Ao criar grupos com a finalidade de postar imagens do filho, os responsáveis devem selecionar pessoas de confiança e estabelecer alguns acordos prévios. "Eles podem dizer: 'criamos esse grupo com muito cuidado e carinho, mas ele é restrito e, por isso, não gostaríamos que compartilhassem essas fotos em outros espaços'", orienta a advogada.

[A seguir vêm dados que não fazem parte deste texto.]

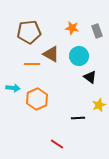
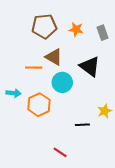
brown pentagon: (29, 32) -> (44, 26), moved
cyan circle: (79, 56) -> (62, 82), moved
black triangle: (90, 77) -> (90, 67), moved, size x1.5

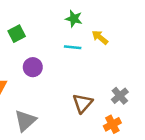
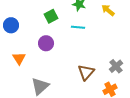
green square: (17, 34) -> (51, 16), moved
yellow arrow: (100, 37) -> (108, 10), moved

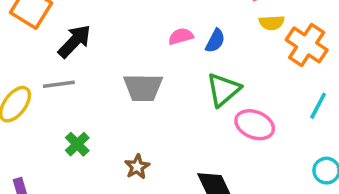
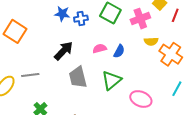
black arrow: (75, 41) -> (64, 51), moved
gray trapezoid: (143, 88) -> (78, 77), turned 75
green triangle: (223, 90) -> (111, 80), moved

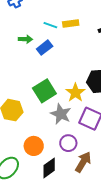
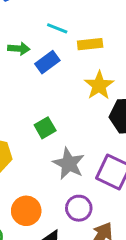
yellow rectangle: (71, 24) -> (90, 44), moved
green square: (44, 91) -> (45, 128), size x0.6
yellow star: (75, 93) -> (99, 85), moved

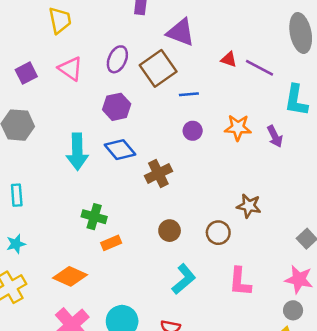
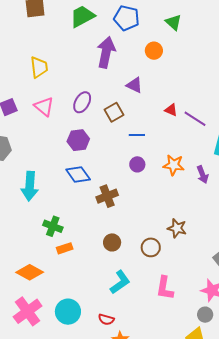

  • Não deixe tudo no celular

Aparelhos podem ser furtados ou perdidos a qualquer momento. Por isso, evite deixar tudo armazenado no smartphone e faça backups com frequência.

  • Verifique as configurações de segurança e privacidade

Nos sites e nas redes das quais participa, veja quais são as possibilidades de restringir quem pode ver as suas publicações. Prefira ainda aplicativos criptografados (que dificultam que pessoas externas leiam as mensagens) e mantenha o antivírus sempre atualizado.

  • Conheça as regras de cada rede social

Pode parecer chato e demorado, mas vale a pena perder uns minutos lendo os termos de uso do site que você coloca as fotos dos seus filhos, esse é o documento em as empresas informam a política de privacidade adotada e como são tratados os conteúdos publicados. (Com reportagem de Marcelle Souza)

Errata: este conteúdo foi atualizado
Divulgar imagens de terceiros sem autorização não é crime, conforme publicado inicialmente, mas um ilícito civil. O erro foi corrigido.